### ENTRIES SHOWN
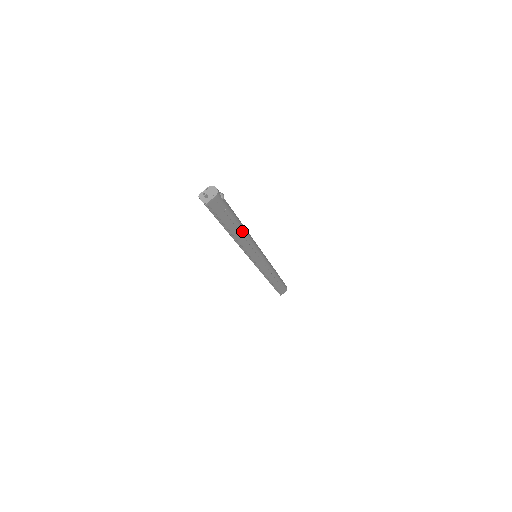
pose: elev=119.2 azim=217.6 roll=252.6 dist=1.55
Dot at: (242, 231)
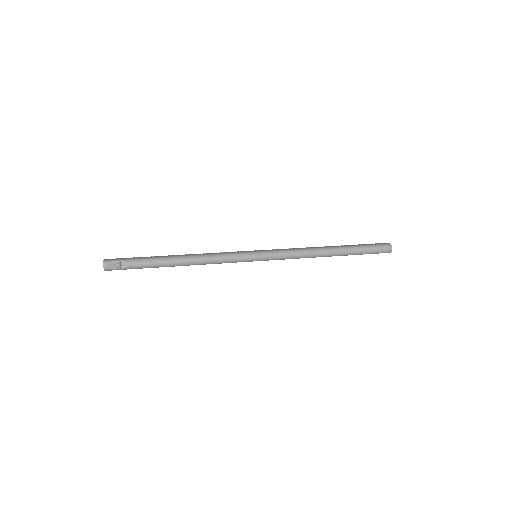
Dot at: (183, 265)
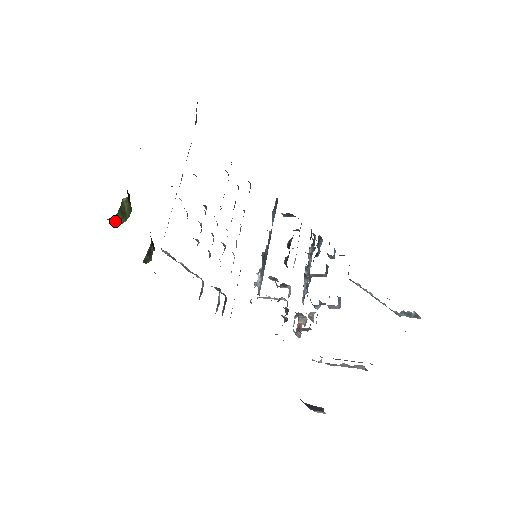
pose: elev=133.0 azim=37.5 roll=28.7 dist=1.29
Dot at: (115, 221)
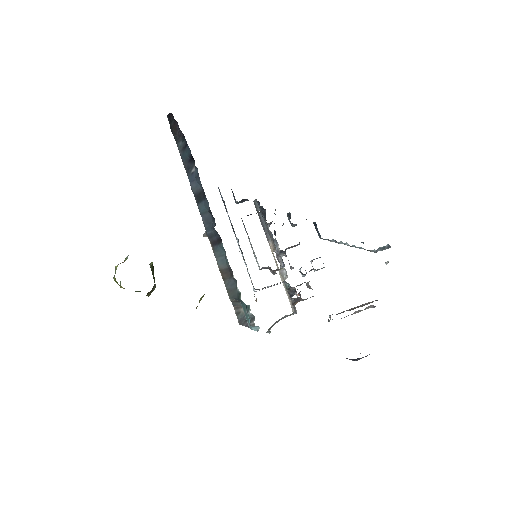
Dot at: occluded
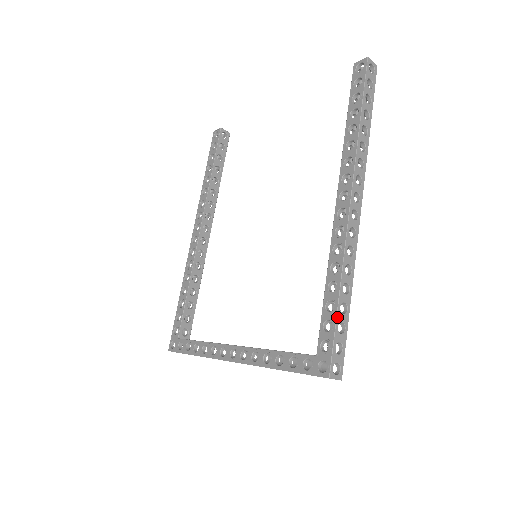
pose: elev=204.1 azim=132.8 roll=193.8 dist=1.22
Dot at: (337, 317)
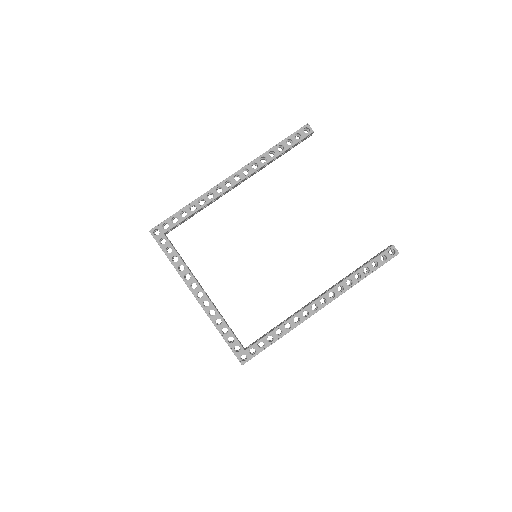
Dot at: occluded
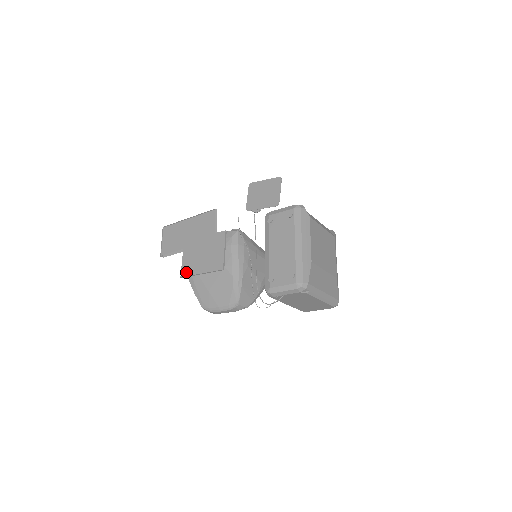
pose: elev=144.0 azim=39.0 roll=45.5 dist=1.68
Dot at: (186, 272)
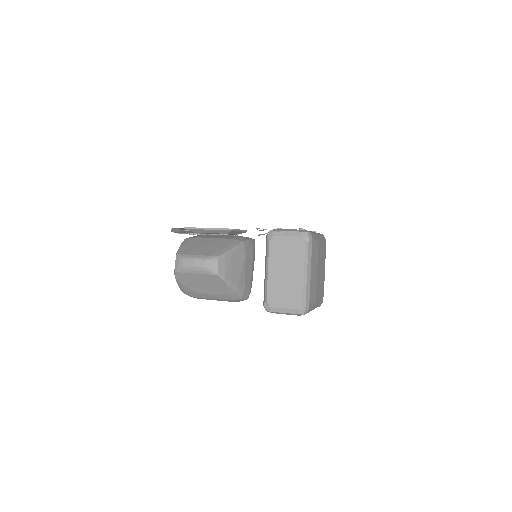
Dot at: occluded
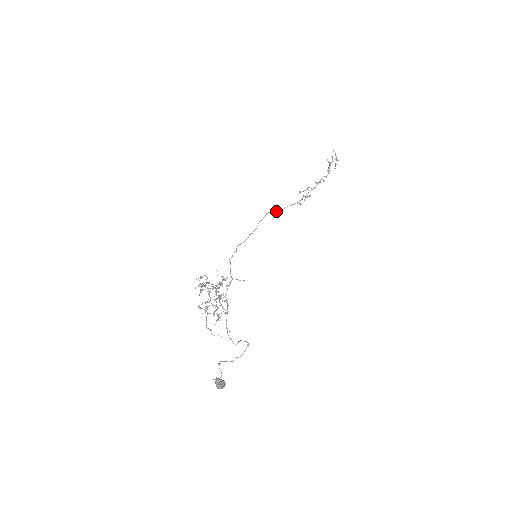
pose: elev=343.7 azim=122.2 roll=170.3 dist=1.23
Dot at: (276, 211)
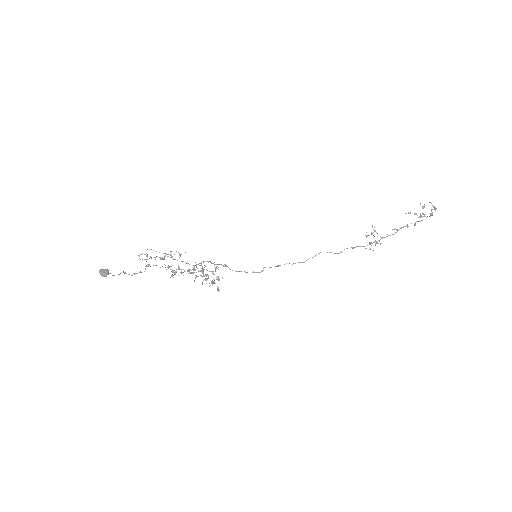
Dot at: occluded
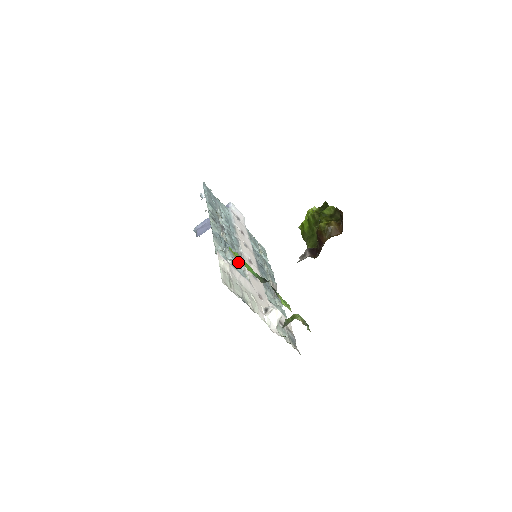
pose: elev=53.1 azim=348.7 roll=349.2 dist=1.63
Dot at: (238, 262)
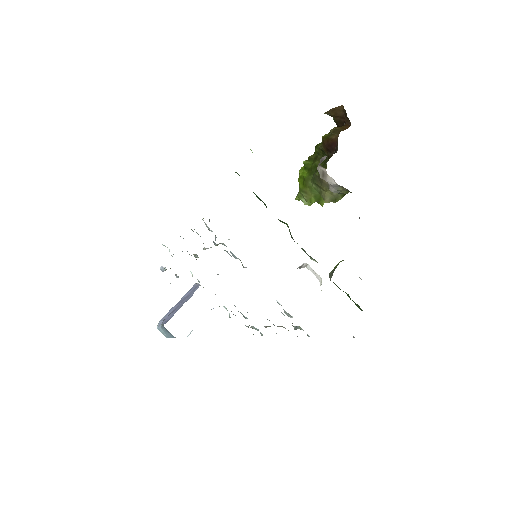
Dot at: (237, 258)
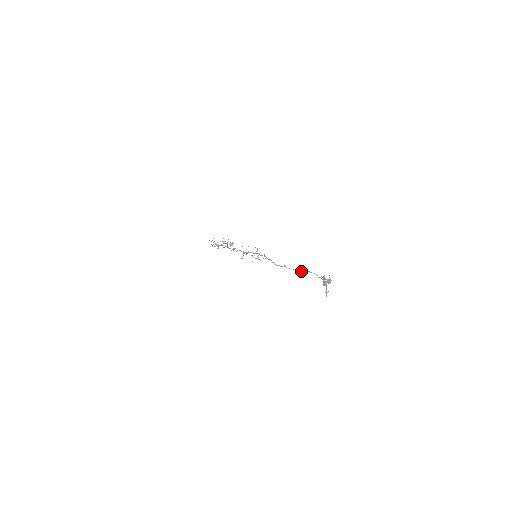
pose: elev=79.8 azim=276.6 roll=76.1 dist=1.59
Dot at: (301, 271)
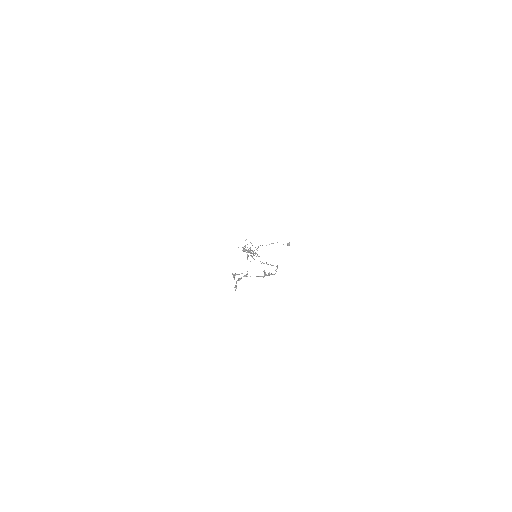
Dot at: occluded
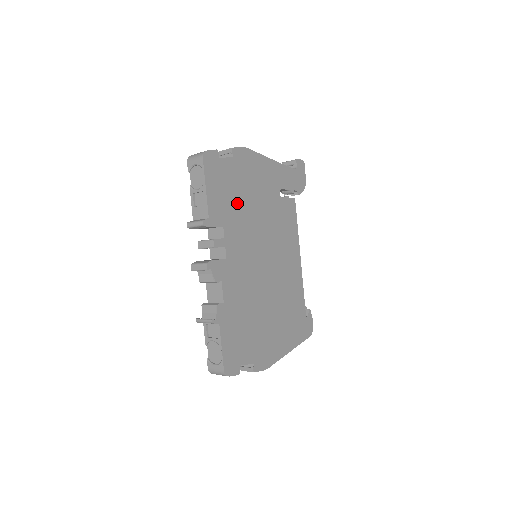
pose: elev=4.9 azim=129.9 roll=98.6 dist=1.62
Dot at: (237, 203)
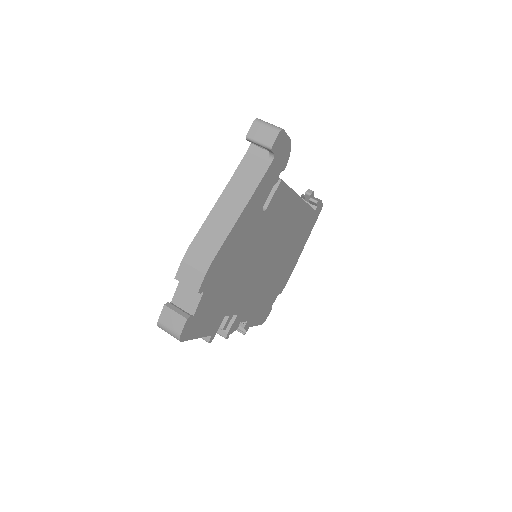
Dot at: (227, 293)
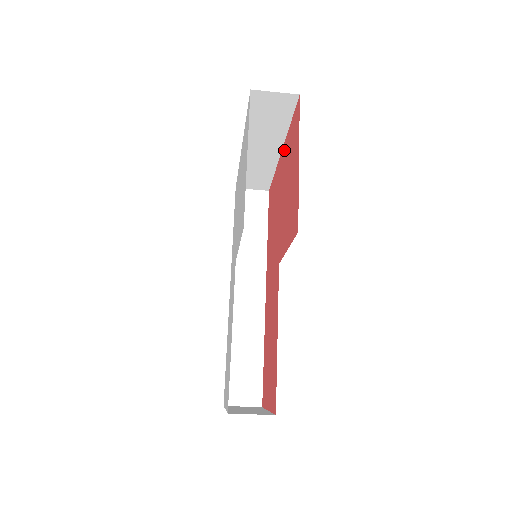
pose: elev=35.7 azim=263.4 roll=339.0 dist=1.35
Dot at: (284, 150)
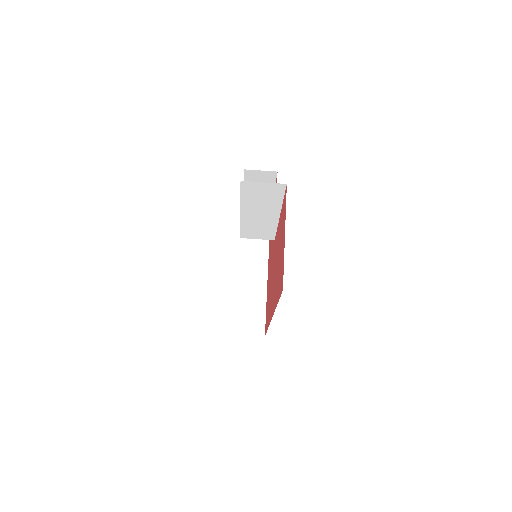
Dot at: occluded
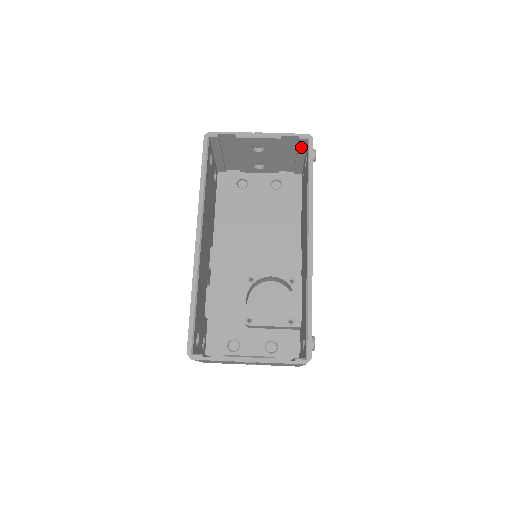
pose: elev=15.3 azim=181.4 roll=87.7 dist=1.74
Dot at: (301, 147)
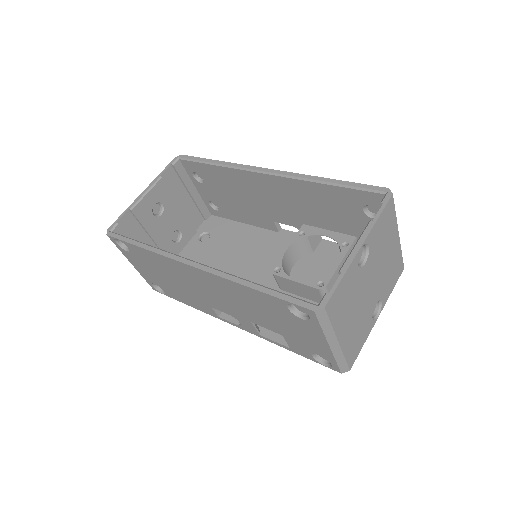
Dot at: (183, 176)
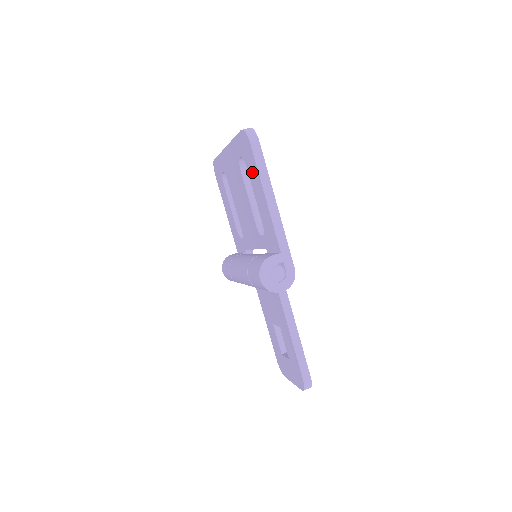
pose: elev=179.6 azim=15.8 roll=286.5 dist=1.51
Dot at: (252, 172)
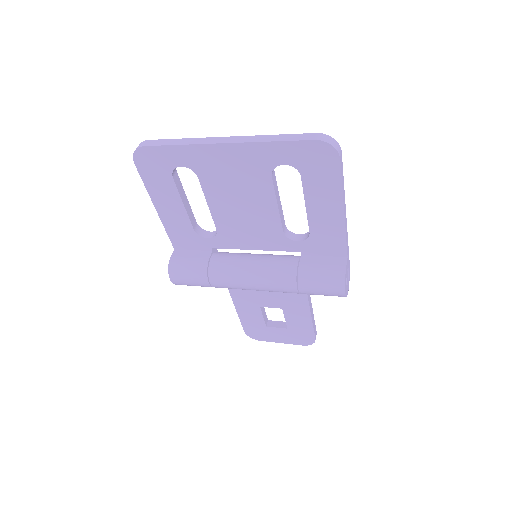
Dot at: (320, 185)
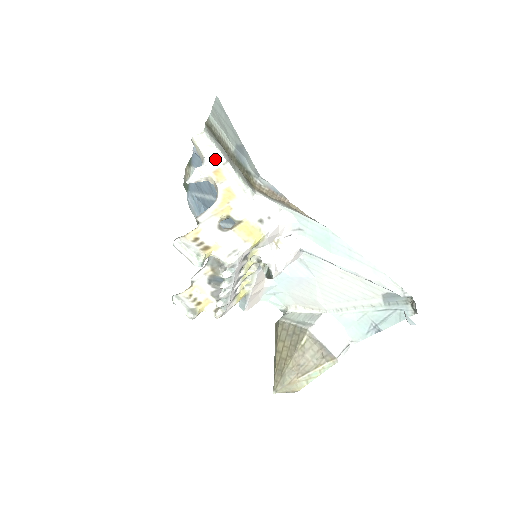
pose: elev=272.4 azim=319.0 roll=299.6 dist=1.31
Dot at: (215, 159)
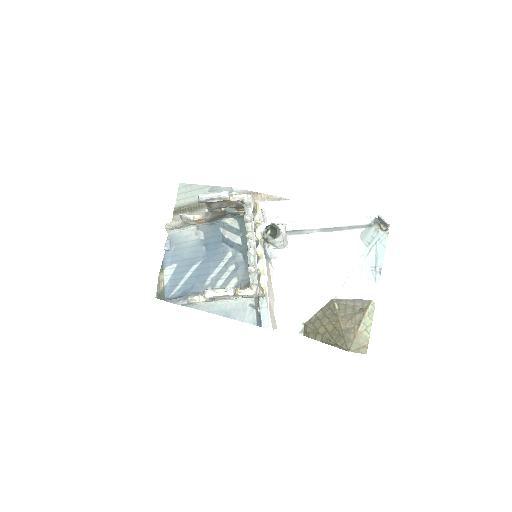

### TASK GOAL
Please rewrite all of the material above, replacing every "dist" with "distance" and leaving the rest unchanged. Leave out the pictures.

### RESULT OF THIS EXERCISE
pose: elev=119.2 azim=217.6 roll=252.6 distance=1.55
Dot at: (242, 231)
Dot at: (183, 265)
pose: elev=133.0 azim=37.5 roll=28.7 distance=1.29
Dot at: (115, 221)
Dot at: occluded
pose: elev=204.1 azim=132.8 roll=193.8 distance=1.22
Dot at: (337, 317)
Dot at: occluded
pose: elev=144.0 azim=39.0 roll=45.5 distance=1.68
Dot at: (186, 272)
Dot at: occluded
pose: elev=343.7 azim=122.2 roll=170.3 distance=1.23
Dot at: (276, 211)
Dot at: occluded
pose: elev=53.1 azim=348.7 roll=349.2 distance=1.63
Dot at: (238, 262)
Dot at: (237, 258)
pose: elev=79.8 azim=276.6 roll=76.1 distance=1.59
Dot at: (301, 271)
Dot at: occluded
pose: elev=4.9 azim=129.9 roll=98.6 distance=1.62
Dot at: (237, 203)
Dot at: (227, 293)
pose: elev=35.7 azim=263.4 roll=339.0 distance=1.35
Dot at: (284, 150)
Dot at: occluded
pose: elev=15.3 azim=181.4 roll=87.7 distance=1.74
Dot at: (301, 147)
Dot at: (183, 176)
pose: elev=179.6 azim=15.8 roll=286.5 distance=1.51
Dot at: (252, 172)
Dot at: (320, 185)
pose: elev=272.4 azim=319.0 roll=299.6 distance=1.31
Dot at: (215, 159)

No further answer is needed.